Our study has limitations; it was possible to design it within the framework of an abrupt environmental event, and it does not allow us to draw causal conclusions between the exposure and the disease. The “Healthy worker bias” effect could influence our result. Facing these events, subjects with chronic conditions that could potentially be affected take extraordinary measures and avoid exposure. On the other hand, the lack of information about air particle concentration in both towns causes an important gap in the interpretation of the results of reported symptoms. This can be explained by the deficit of environmental air quality meters provided by government organisms. Even with these devices in both cities, data gathering was and is until today a difficult task16, 17. We believe it is truly important to have this information, and it is necessary to have permanent air monitoring stations. This kind of measurements are common in other cities potentially exposed to these events7, 18.

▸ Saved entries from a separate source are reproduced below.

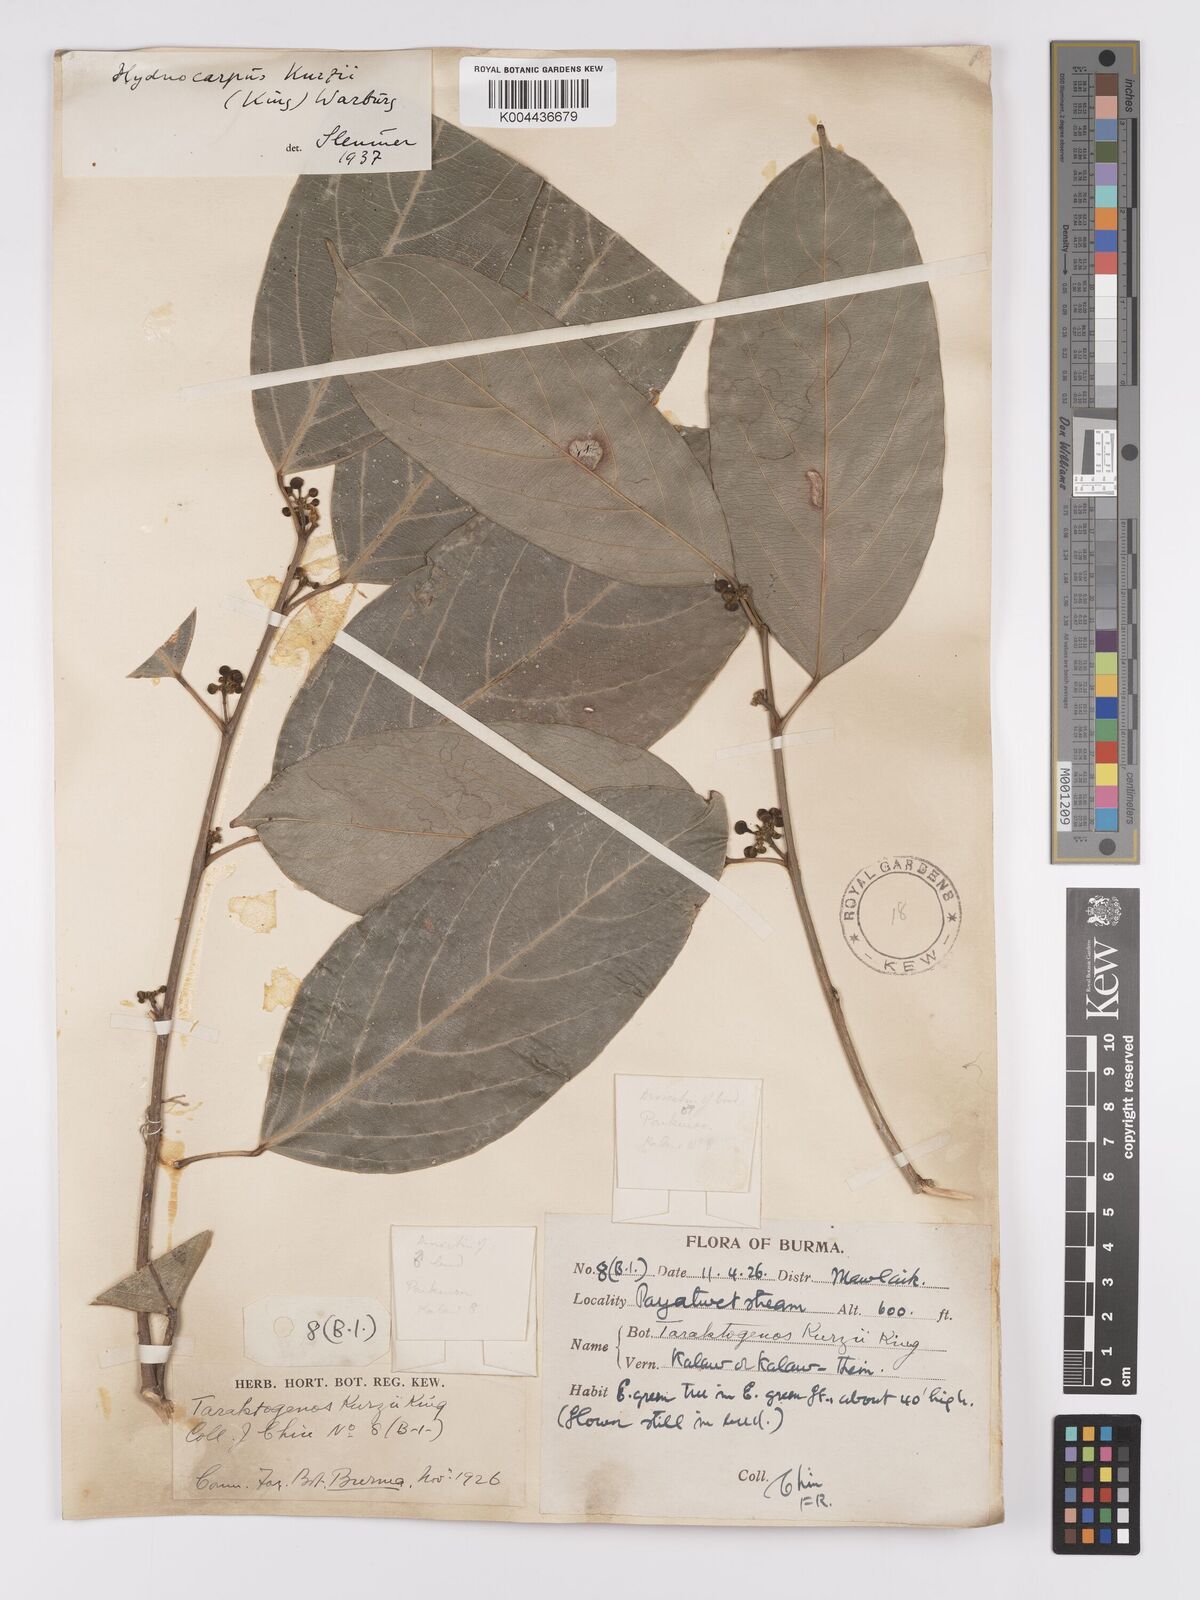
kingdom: Plantae
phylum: Tracheophyta
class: Magnoliopsida
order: Malpighiales
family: Achariaceae
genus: Hydnocarpus
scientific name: Hydnocarpus kurzii
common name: Chaulmoogra
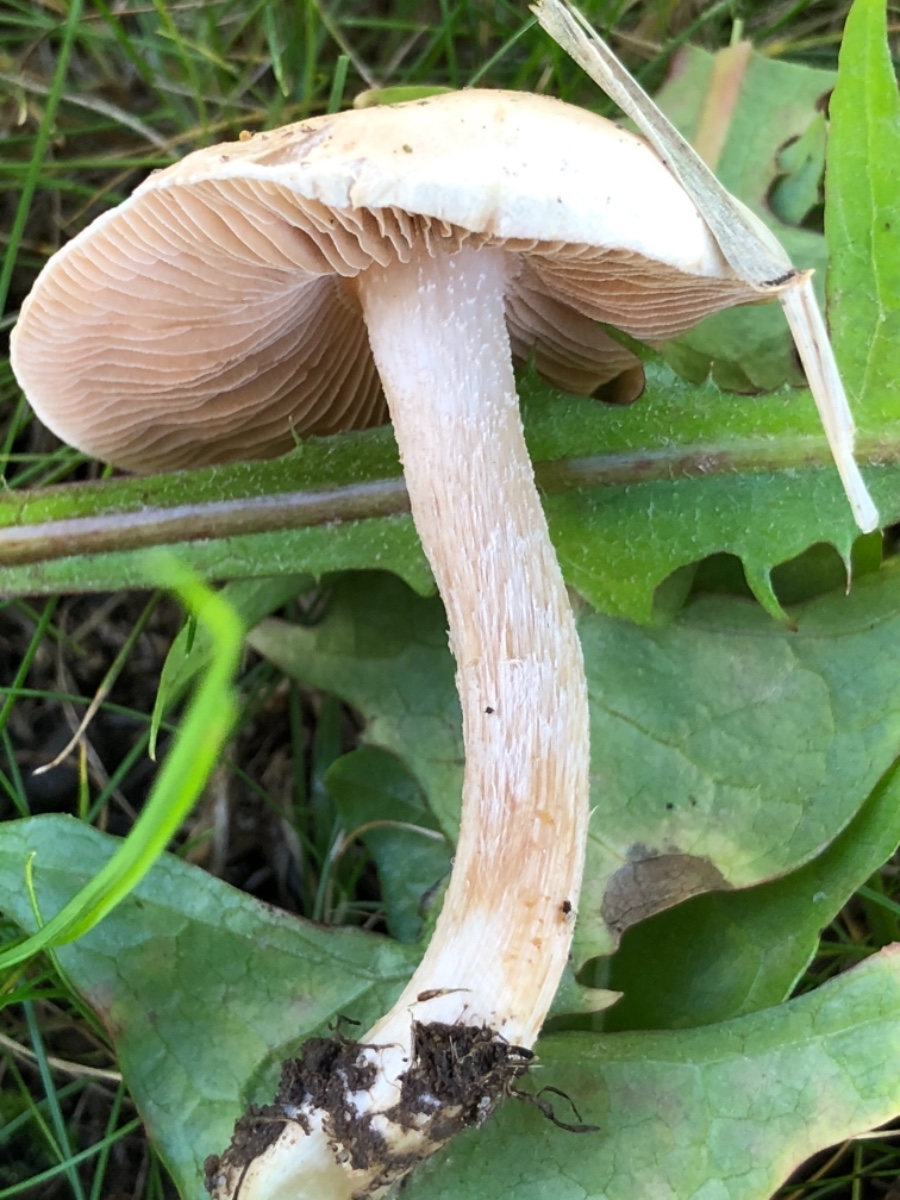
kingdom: Fungi
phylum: Basidiomycota
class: Agaricomycetes
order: Agaricales
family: Hymenogastraceae
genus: Hebeloma
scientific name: Hebeloma
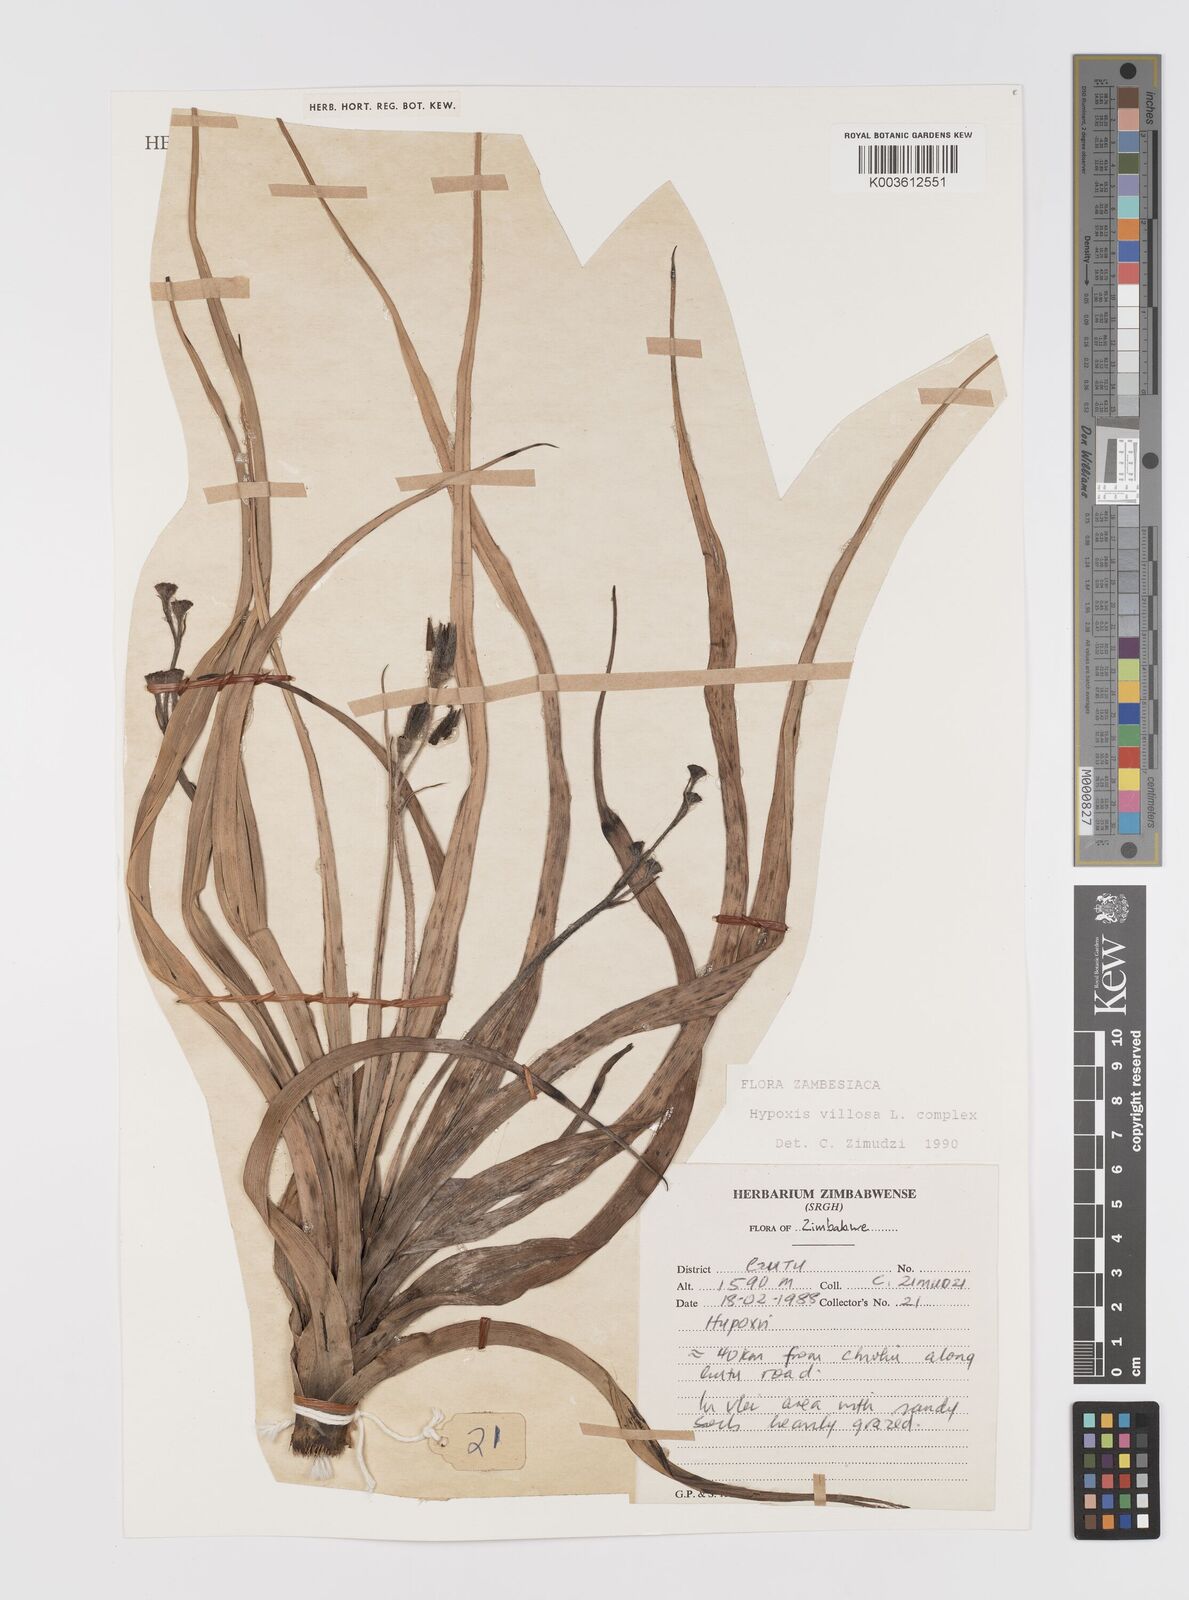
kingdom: Plantae
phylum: Tracheophyta
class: Liliopsida
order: Asparagales
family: Hypoxidaceae
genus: Hypoxis
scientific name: Hypoxis villosa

This study has been designed and developed during the ash spill, a period of acute exposure, and we could not obtain the necessary economic support to create a more adequate study. The positive aspect of these results is their acceptable external validation at population level; the reported prevalence of smoking was similar to that of the Argentinian population19. We believe that the results could have been overestimated and limited for determining if volcanic ash is a risk factor for the exacerbation of chronic respiratory disease. But fortunately, the data showed that the exposed population was well informed and took preventive measures to prevent health problems. This difference could justify the fact that there wasn’t a discrepancy between populations regarding respiratory symptoms.
A better understanding of the respiratory effects that occurred after the eruption of the Calbuco volcano is necessary. For that reason, we encourage a more thorough scientific research on the health status following these events, in order to contribute to the determination of the interaction between volcanic particles and human beings.

Acknowledgement: This study was supported by the Universidad Nacional del Comahue, RP No: n24/04.

Conflicts of interest: The authors declare there is no conflict of interest.